Model Comparison - Programming for Data Science (Fall 2025)

To compare models, we will first optimize the parameters of two diffrent models and look at how the different parameters settings impact the model comparison. Later, we’ll see how to compare across models of different classes.

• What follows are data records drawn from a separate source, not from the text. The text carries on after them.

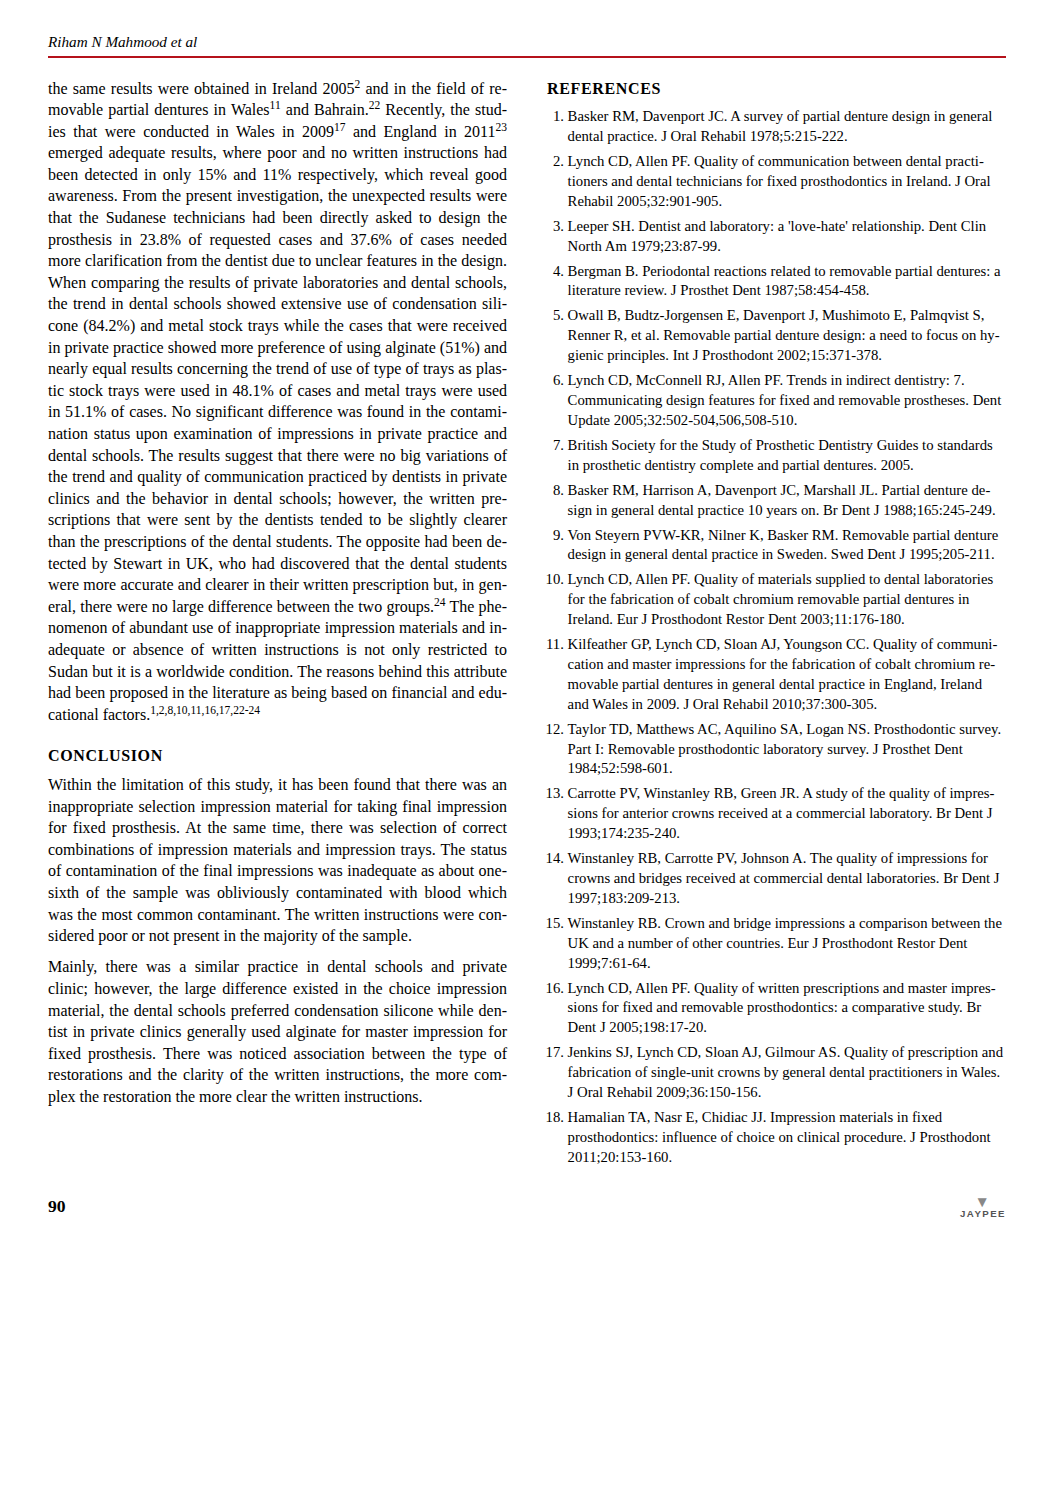Riham N Mahmood et al
the same results were obtained in Ireland 20052 and in the field of removable partial dentures in Wales11 and Bahrain.22 Recently, the studies that were conducted in Wales in 200917 and England in 201123 emerged adequate results, where poor and no written instructions had been detected in only 15% and 11% respectively, which reveal good awareness. From the present investigation, the unexpected results were that the Sudanese technicians had been directly asked to design the prosthesis in 23.8% of requested cases and 37.6% of cases needed more clarification from the dentist due to unclear features in the design. When comparing the results of private laboratories and dental schools, the trend in dental schools showed extensive use of condensation silicone (84.2%) and metal stock trays while the cases that were received in private practice showed more preference of using alginate (51%) and nearly equal results concerning the trend of use of type of trays as plastic stock trays were used in 48.1% of cases and metal trays were used in 51.1% of cases. No significant difference was found in the contamination status upon examination of impressions in private practice and dental schools. The results suggest that there were no big variations of the trend and quality of communication practiced by dentists in private clinics and the behavior in dental schools; however, the written prescriptions that were sent by the dentists tended to be slightly clearer than the prescriptions of the dental students. The opposite had been detected by Stewart in UK, who had discovered that the dental students were more accurate and clearer in their written prescription but, in general, there were no large difference between the two groups.24 The phenomenon of abundant use of inappropriate impression materials and inadequate or absence of written instructions is not only restricted to Sudan but it is a worldwide condition. The reasons behind this attribute had been proposed in the literature as being based on financial and educational factors.1,2,8,10,11,16,17,22-24
CONCLUSION
Within the limitation of this study, it has been found that there was an inappropriate selection impression material for taking final impression for fixed prosthesis. At the same time, there was selection of correct combinations of impression materials and impression trays. The status of contamination of the final impressions was inadequate as about one-sixth of the sample was obliviously contaminated with blood which was the most common contaminant. The written instructions were considered poor or not present in the majority of the sample.
Mainly, there was a similar practice in dental schools and private clinic; however, the large difference existed in the choice impression material, the dental schools preferred condensation silicone while dentist in private clinics generally used alginate for master impression for fixed prosthesis. There was noticed association between the type of restorations and the clarity of the written instructions, the more complex the restoration the more clear the written instructions.
REFERENCES
Basker RM, Davenport JC. A survey of partial denture design in general dental practice. J Oral Rehabil 1978;5:215-222.
Lynch CD, Allen PF. Quality of communication between dental practitioners and dental technicians for fixed prosthodontics in Ireland. J Oral Rehabil 2005;32:901-905.
Leeper SH. Dentist and laboratory: a 'love-hate' relationship. Dent Clin North Am 1979;23:87-99.
Bergman B. Periodontal reactions related to removable partial dentures: a literature review. J Prosthet Dent 1987;58:454-458.
Owall B, Budtz-Jorgensen E, Davenport J, Mushimoto E, Palmqvist S, Renner R, et al. Removable partial denture design: a need to focus on hygienic principles. Int J Prosthodont 2002;15:371-378.
Lynch CD, McConnell RJ, Allen PF. Trends in indirect dentistry: 7. Communicating design features for fixed and removable prostheses. Dent Update 2005;32:502-504,506,508-510.
British Society for the Study of Prosthetic Dentistry Guides to standards in prosthetic dentistry complete and partial dentures. 2005.
Basker RM, Harrison A, Davenport JC, Marshall JL. Partial denture design in general dental practice 10 years on. Br Dent J 1988;165:245-249.
Von Steyern PVW-KR, Nilner K, Basker RM. Removable partial denture design in general dental practice in Sweden. Swed Dent J 1995;205-211.
Lynch CD, Allen PF. Quality of materials supplied to dental laboratories for the fabrication of cobalt chromium removable partial dentures in Ireland. Eur J Prosthodont Restor Dent 2003;11:176-180.
Kilfeather GP, Lynch CD, Sloan AJ, Youngson CC. Quality of communication and master impressions for the fabrication of cobalt chromium removable partial dentures in general dental practice in England, Ireland and Wales in 2009. J Oral Rehabil 2010;37:300-305.
Taylor TD, Matthews AC, Aquilino SA, Logan NS. Prosthodontic survey. Part I: Removable prosthodontic laboratory survey. J Prosthet Dent 1984;52:598-601.
Carrotte PV, Winstanley RB, Green JR. A study of the quality of impressions for anterior crowns received at a commercial laboratory. Br Dent J 1993;174:235-240.
Winstanley RB, Carrotte PV, Johnson A. The quality of impressions for crowns and bridges received at commercial dental laboratories. Br Dent J 1997;183:209-213.
Winstanley RB. Crown and bridge impressions a comparison between the UK and a number of other countries. Eur J Prosthodont Restor Dent 1999;7:61-64.
Lynch CD, Allen PF. Quality of written prescriptions and master impressions for fixed and removable prosthodontics: a comparative study. Br Dent J 2005;198:17-20.
Jenkins SJ, Lynch CD, Sloan AJ, Gilmour AS. Quality of prescription and fabrication of single-unit crowns by general dental practitioners in Wales. J Oral Rehabil 2009;36:150-156.
Hamalian TA, Nasr E, Chidiac JJ. Impression materials in fixed prosthodontics: influence of choice on clinical procedure. J Prosthodont 2011;20:153-160.
90 ▼JAYPEE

We can compare models along several dimensions:

model performance (metrics like accuracy, $R^2$ , Kmeans objective, disparate impact, equal opportunity difference, precision or recall)
interpretability
generative vs discriminative
adherance to model assumptions
time/cost to run
amount of features required

Fitting models to compare¶

import matplotlib.pyplot as plt
import numpy as np
import seaborn as sns
import pandas as pd
from sklearn import datasets
from sklearn import cluster
from sklearn import svm
from sklearn import tree
from sklearn import naive_bayes
# import the whole model selection module
from sklearn import model_selection
sns.set_theme(palette='colorblind')

We’ll use the iris data again.

Remember, we need to split the data into training and test. The cross validation step will hep us optimize the parameters, but we don’t want data leakage where the model has seen the test data multiple times. So, we split the data here for train and test and the cross validation splits the training data into train and “test” again, but that “test” is better termed validation.

# load and split the data
iris_X, iris_y = datasets.load_iris(return_X_y=True)
iris_X_train, iris_X_test, iris_y_train, iris_y_test = model_selection.train_test_split(
    iris_X,iris_y, test_size =.2,random_state=5)

cv = 5

Next, we’ll create some variables for the sizes of these sets of data so that we can use them later

num_test = len(iris_y_test)
num_val = len(iris_y_train)/cv

Fitting a Decision Tree¶

We will first fit a decision tree.

Then we can make the object, the parameter grid dictionary and the Grid Search object. We split these into separate cells, so that we can use the built in help to see more detail.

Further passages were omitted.